*Text for analysis*:
Liborius Wagner (5 December 1593 – 9 December 1631) was a German Roman Catholic priest. He administered throughout his pastoral mission in Würzburg and was killed "in odium fidei" (in hatred of the faith). He performed a wide range of charitable acts and he was more than willing to - at the time of his death - shed his blood for his beliefs and for his fellow Christians.

In recognition of his murder Pope Paul VI beatified him on 24 March 1974.

==Life==
Liborius Wagner was born on 5 December 1593 to Lutheran Protestant parents.

He served as a scholar who grew up in a Protestant household during the Counter-Reformation period. His decision was - in 1613 - to study at the Jesuit Seminar in Würzburg and this was a decision that his parents disapproved of. He became firm in faith as a Catholic - he had converted during this time and earned the ire of his parents - and continued his studies for the priesthood. He became a teacher in 1617 and was ordained as a priest on 29 March 1625. He became the pastor to an area split between Protestants and Catholics. He attempted to reconcile both as best as he could but the divisions ran far too deep for him to do this.

Wagner was driven from his parish to another town during a time of conflict in Central Europe. Protestant soldiers apprehended him in a schoolhouse and tortured him for almost a week. He refused to renounce his faith and they killed him on 9 December 1631: He was shot and his corpse stripped and thrown into a river; his corpse was recovered sometime later. He was buried and then exhumed and later transferred for the final time on 15 December 1637.

==Beatification==
The cause for Wagner's beatification was formally opened on 18 October 1939, granting him the title of Servant of God. On 18 October 1973 he was recognized as one who died in hatred of the faith and it allowed for Pope Paul VI to celebrate his beatification on 24 March 1974. The pope hailed Wagner for his "testament to faith".

*Dataset content*:
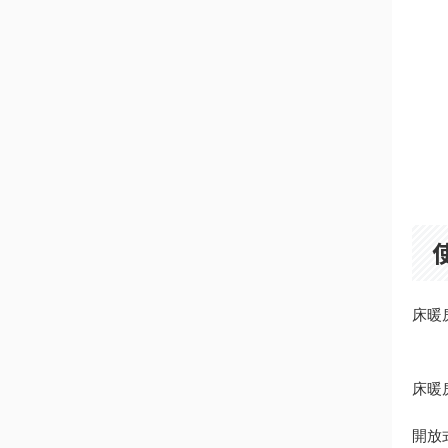
床暖
床暖
開放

*Activity list*:
(1) Answer these questions from the Liborius Wagner text.
(a) In what year did Wagner begin studying at the Jesuit Seminar in Würzburg?
(b) On what date was he ordained as a priest?
(c) On what date was the cause for his beatification formally opened?
(2) Echo the Liborius Wagner text word for word, starting with "Liborius Wagner (5" and going on through "him on 24 March 1974.".
(3) List every distinct full date (day, month and year) in the Liborius Wagner text, in order of first appearance.

*Task-by-task answers*:
(1)
(a) 1613
(b) 29 March 1625
(c) 18 October 1939

(2)
Liborius Wagner (5 December 1593 – 9 December 1631) was a German Roman Catholic priest. He administered throughout his pastoral mission in Würzburg and was killed "in odium fidei" (in hatred of the faith). He performed a wide range of charitable acts and he was more than willing to - at the time of his death - shed his blood for his beliefs and for his fellow Christians.

In recognition of his murder Pope Paul VI beatified him on 24 March 1974.

(3)
5 December 1593
9 December 1631
24 March 1974
29 March 1625
15 December 1637
18 October 1939
18 October 1973